[PASSAGE — start]

Major U.S. indexes finished in the green, buoyed by rallies in Facebook Inc. and Microsoft Corp. The pound tumbled as traders took a grim view of the outlook for the U.K. after Theresa May delayed a crucial Brexit vote. The dollar jumped and oil dropped.

In Canada, the S&P/TSX Composite Index closed 66.85 points lower at 14,728.28, just above the index's lowest close of 2018.

Investors found an excuse to buy the dip Monday after the S&P 500 fell to the lowest intraday level since April, continuing a volatile period for U.S. equities. Traders may need to steel themselves for the possibility of the U.K. leaving the European Union without a deal, another worry amid already fragile sentiment in financial markets and lingering trade-war fears. But for now, traders were happy to buy shares of the biggest tech companies.

“Tech is running this market; it’s unbelievable,” Tom Essaye, a former Merrill Lynch trader who founded “The Sevens Report” market newsletter, said in an interview.

[PASSAGE — finish]
[DATA EXTRACTS — start]

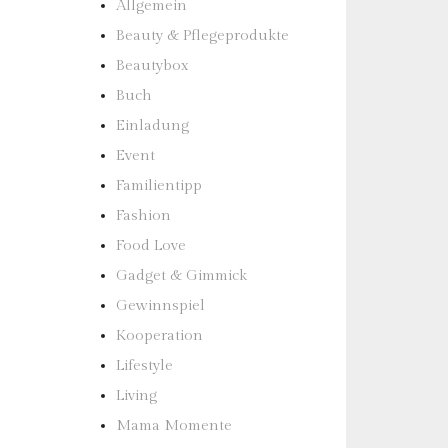
Allgemein
Beauty & Pflegeprodukte
Beautybox
Buch
Einladung
Event
Familientipp
Fashion
Food Love
Gadget & Gimmick
Gewinnspiel
Kooperation
Lifestyle
Living
Mama Momente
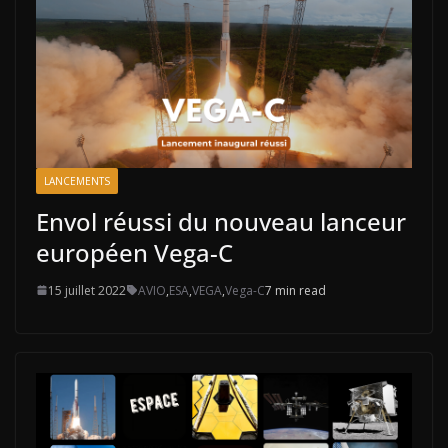
LANCEMENTS
Envol réussi du nouveau lanceur
européen Vega-C
15 juillet 2022
AVIO
,
ESA
,
VEGA
,
Vega-C
7 min read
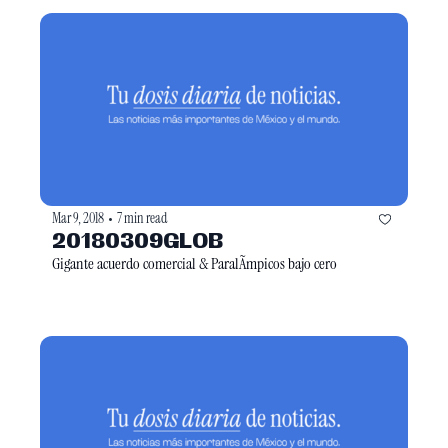
Mar 9, 2018
7 min read
•
20180309GLOB
Gigante acuerdo comercial & ParalÃ­mpicos bajo cero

[DATA EXTRACTS — finish]

WHAT YOU SHOULD DO:
Copy out the part of the market report that opens with the words containing "In Canada, the" and closes with "in an interview.", swapping "equities" for "stocks". None of the entries are needed here.

EXERCISE RESULT:
In Canada, the S&P/TSX Composite Index closed 66.85 points lower at 14,728.28, just above the index's lowest close of 2018.

Investors found an excuse to buy the dip Monday after the S&P 500 fell to the lowest intraday level since April, continuing a volatile period for U.S. stocks. Traders may need to steel themselves for the possibility of the U.K. leaving the European Union without a deal, another worry amid already fragile sentiment in financial markets and lingering trade-war fears. But for now, traders were happy to buy shares of the biggest tech companies.

“Tech is running this market; it’s unbelievable,” Tom Essaye, a former Merrill Lynch trader who founded “The Sevens Report” market newsletter, said in an interview.